= Beginning of Section =

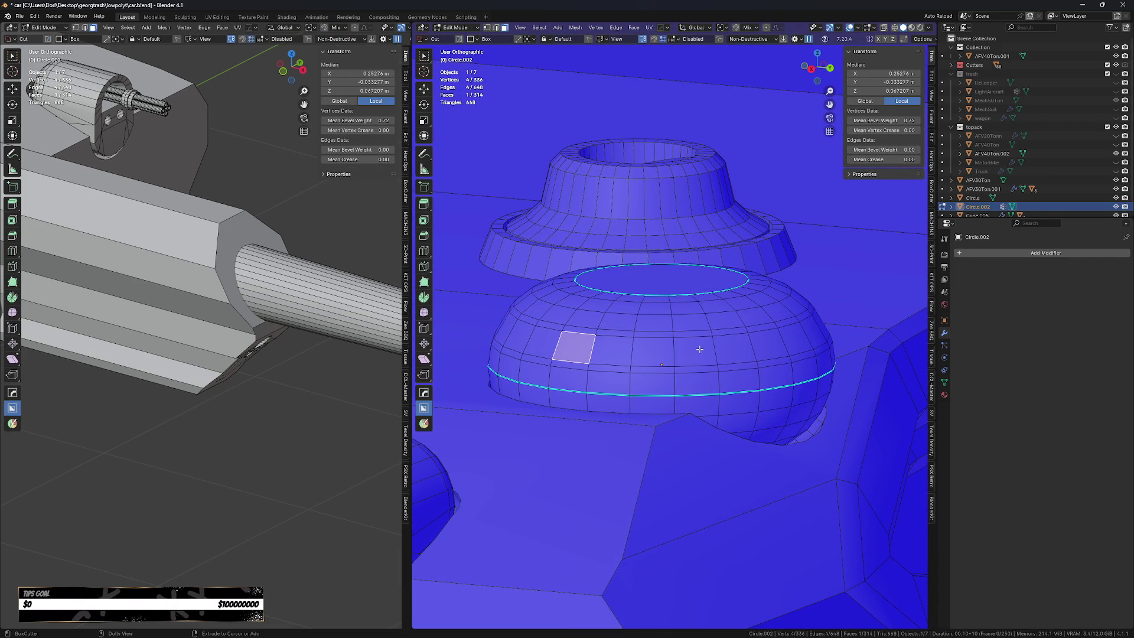
left_click(671, 349, "ctrl+shift")
middle_click_drag(671, 350, 767, 339)
key("i")
left_click(843, 284)
key("e")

= End of Section =

Give the listing above again in its entirety, exactly as written and free of images.

Finished exercise:
left_click(671, 349, "ctrl+shift")
middle_click_drag(671, 350, 767, 339)
key("i")
left_click(843, 284)
key("e")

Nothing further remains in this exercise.